# [TASK]
You are asked to reproduce the listing exactly and to omit its pictures.

# [DATA PROVIDED]
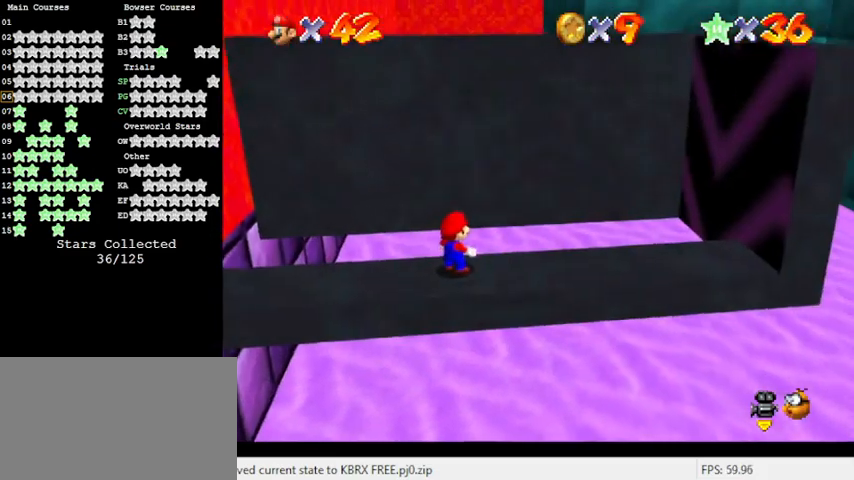
{"keys": ["right"], "events": []}
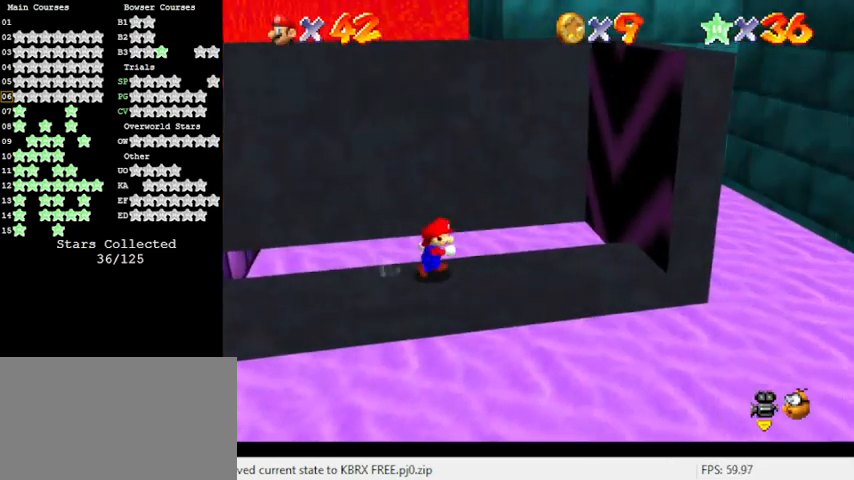
{"keys": ["left"], "events": [[300, "left", "down"], [333, "right", "up"]]}
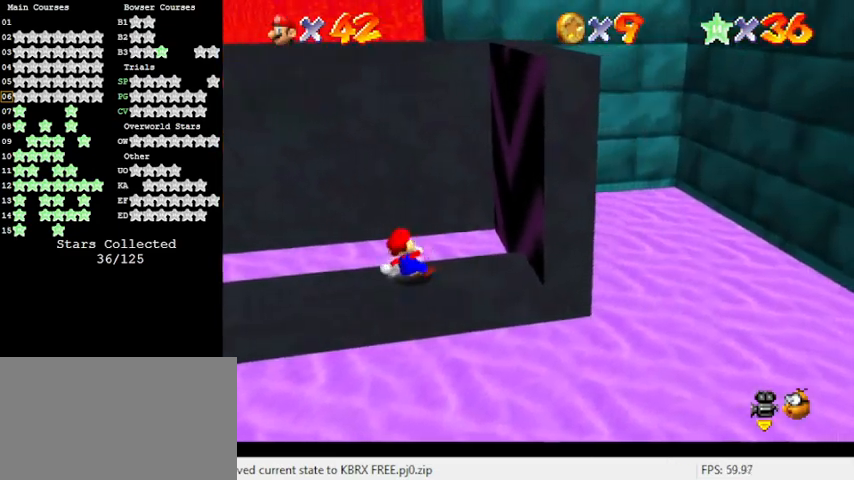
{"keys": ["right", "shift"], "events": [[167, "left", "up"], [167, "right", "down"], [233, "shift", "down"]]}
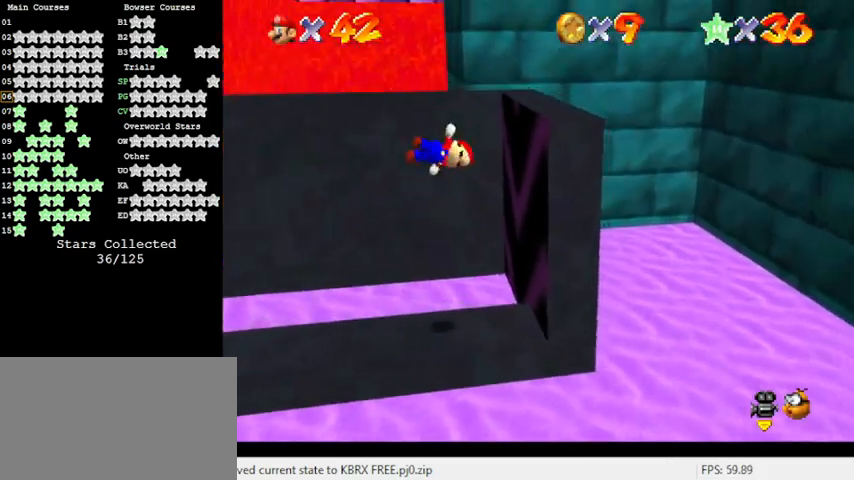
{"keys": [], "events": [[100, "right", "up"], [133, "shift", "up"]]}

# [RESULT OF THE EXERCISE]
{"keys": ["right"], "events": []}
{"keys": ["left"], "events": [[300, "left", "down"], [333, "right", "up"]]}
{"keys": ["right", "shift"], "events": [[167, "left", "up"], [167, "right", "down"], [233, "shift", "down"]]}
{"keys": [], "events": [[100, "right", "up"], [133, "shift", "up"]]}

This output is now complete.